Tuesday, May 16, 2017

Order matters

Setting the priority bit ensures a sprite is displayed in front of others, but the level of layering afforded by this feature isn't nearly fine-grained enough for most scenarios.


In the above screenshot, Sonic appears behind the teacup lift, and the lift's grip appears in front of the purple screw. As they rotate around the screw, Sonic and the teacup alternate between going in front of both the grip and the screw, and then behind them. But when the lift passes through the floor, it goes behind the foreground plane, meaning the priority bits on all these sprites have to be off.

So what is happening here? Well, as we previously learned, the VDP renders the sprite layer by walking down a list of sprites and drawing them one by one. The order in which sprites are added to this list turns out to be quite important, because it defines the order in which they'll be drawn: sprites higher up on the list will overlap sprites further down.
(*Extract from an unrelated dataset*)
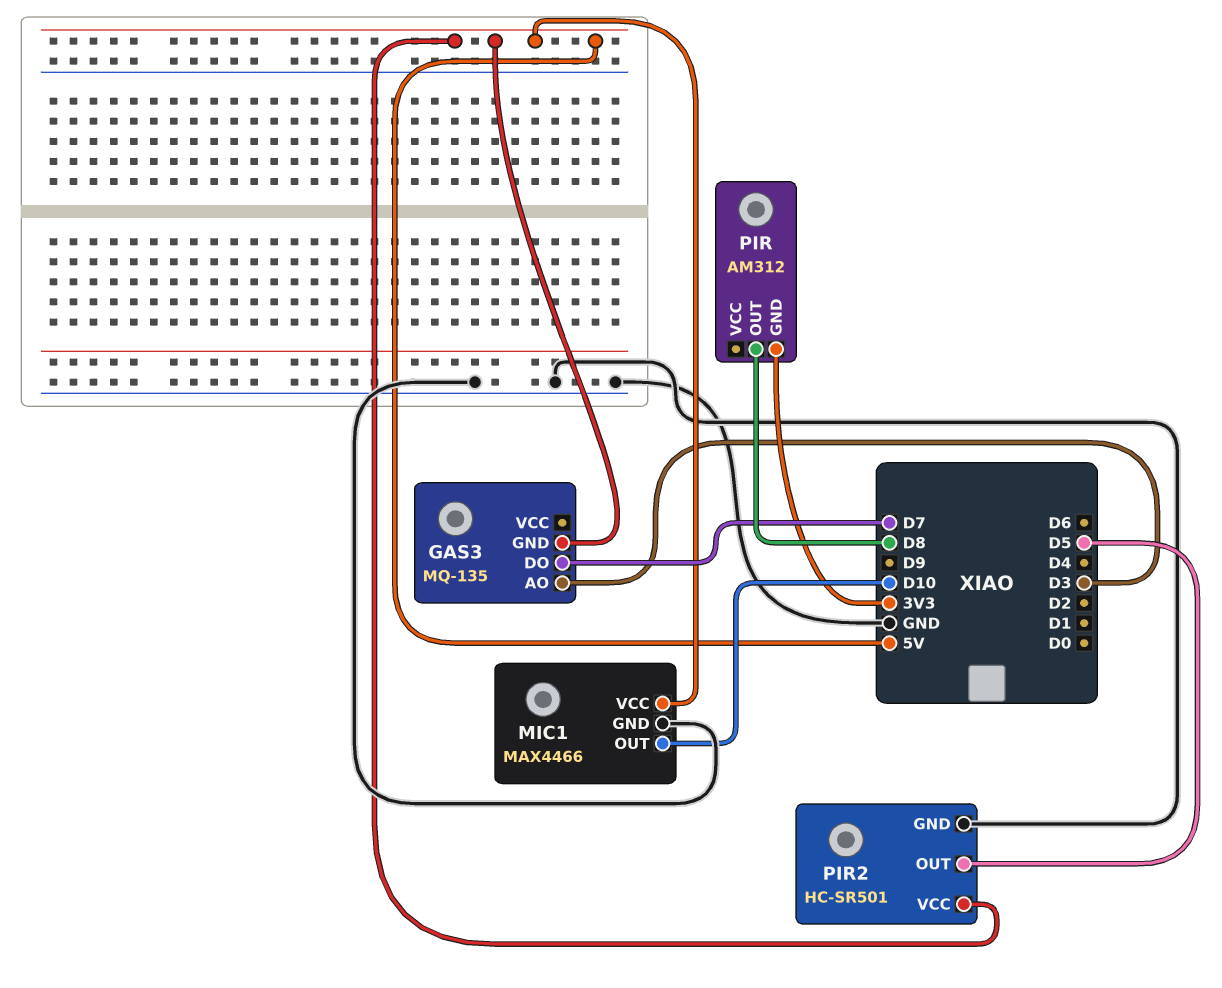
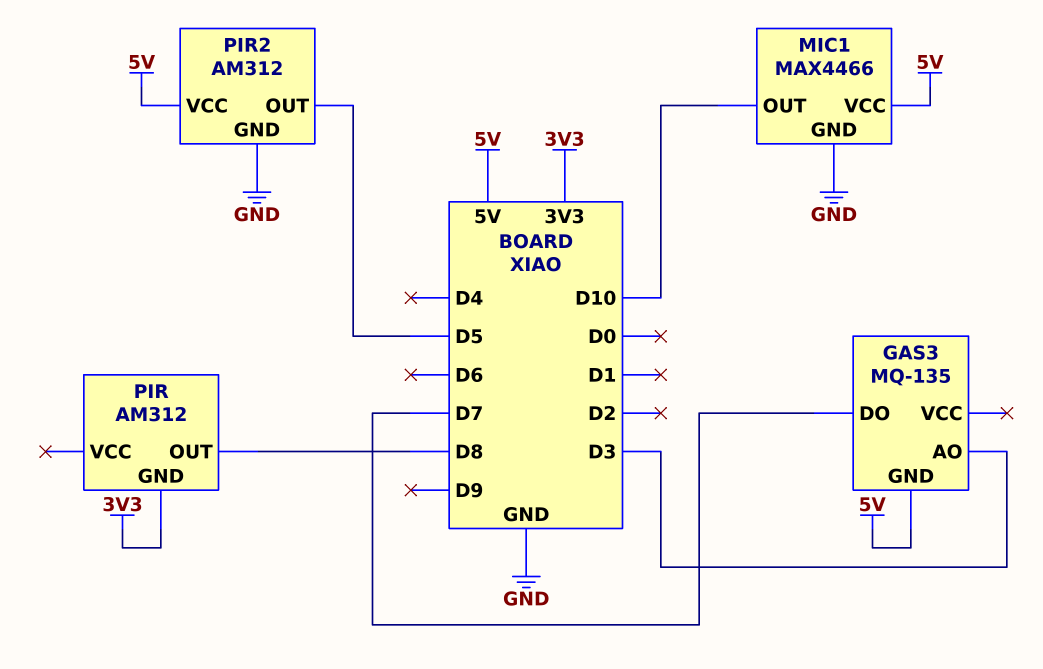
PIR2: HC-SR501 -> AM312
Sonic games take advantage of this by tracking an additional value for each sprite, which is confusingly also referred to as "priority" in the current disassembly. Sprites are added to the list in the order of their priority: the lower the value, the higher up the sprite will appear on the list. Sprites with the same priority are generally added in the order they were first scrolled into view.


The priority value also affects the behavior of the sprite limit. Since sprites with higher priority are higher up on the list, when the limit hits, sprites with low priority are discarded because the VDP stops walking the list before getting to them.

In the above screenshot, since rings have higher priority than spikes, having more than eight of them aligned with the twelve pairs of spikes on the floor causes the sprite limit to kick in and discard the spikes on the far right, as those were the last to be scrolled into view. The enemy on the left has lower priority than spikes, so despite having been scrolled into view before them, it too gets discarded.